If you like BBQ pork, Gator would be a big plus for you...it is more healthy and gator ribs are the bomb. But the tail is what everyone wants. It can be tough but if done right awe man...there is no going back or looking at gator in the same way again.

I am sure there are few guys here who can back me up on this.


----------



## Mattuk (Oct 16, 2010)

I'll trust you on that Brain and stick to the venison!


----------



## On a call (Mar 3, 2010)

Oh I like my deer too, Of all the deer I have had moose is the best. however there is a world out there just waiting to feed you and your taste buds.

How are you on fish ?


----------



## Mattuk (Oct 16, 2010)

All I eat is cod every thing else goes back.


----------



## On a call (Mar 3, 2010)

We caught Cod while in Ak. It was the best fish I have ever caught out of a river. Burbout, a fresh water cod.


----------



## youngdon (Mar 10, 2010)

Never had alligator, Rattlesnake is OK though. I had Moose many years ago and it was goood. most game is if cared for properly.


----------



## On a call (Mar 3, 2010)

Yes, most game is good if prepared and handled properly.
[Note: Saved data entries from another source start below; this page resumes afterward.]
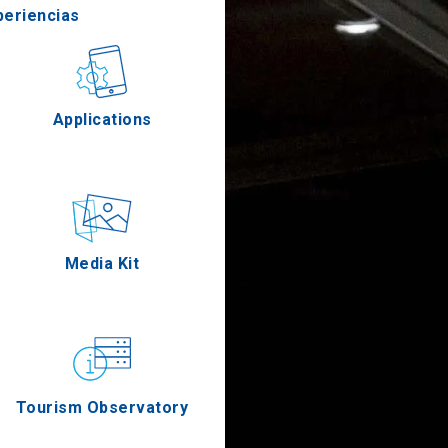
periencias
stronomía
Applications
Eventos
Media Kit
Tourism Observatory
Hippo wonder how good that is ?


----------



## Mattuk (Oct 16, 2010)

youngdon said:


> Never had alligator, Rattlesnake is OK though. I had Moose many years ago and it was goood. most game is if cared for properly.


What about beaver Don!?


----------



## On a call (Mar 3, 2010)

Meats meat and mans gotta eat.


----------



## youngdon (Mar 10, 2010)

Mattuk said:


> What about beaver Don!?


Love the stuff. Especially if the hair has been removed carefully.


----------



## Mattuk (Oct 16, 2010)

Sounds like the best way!


----------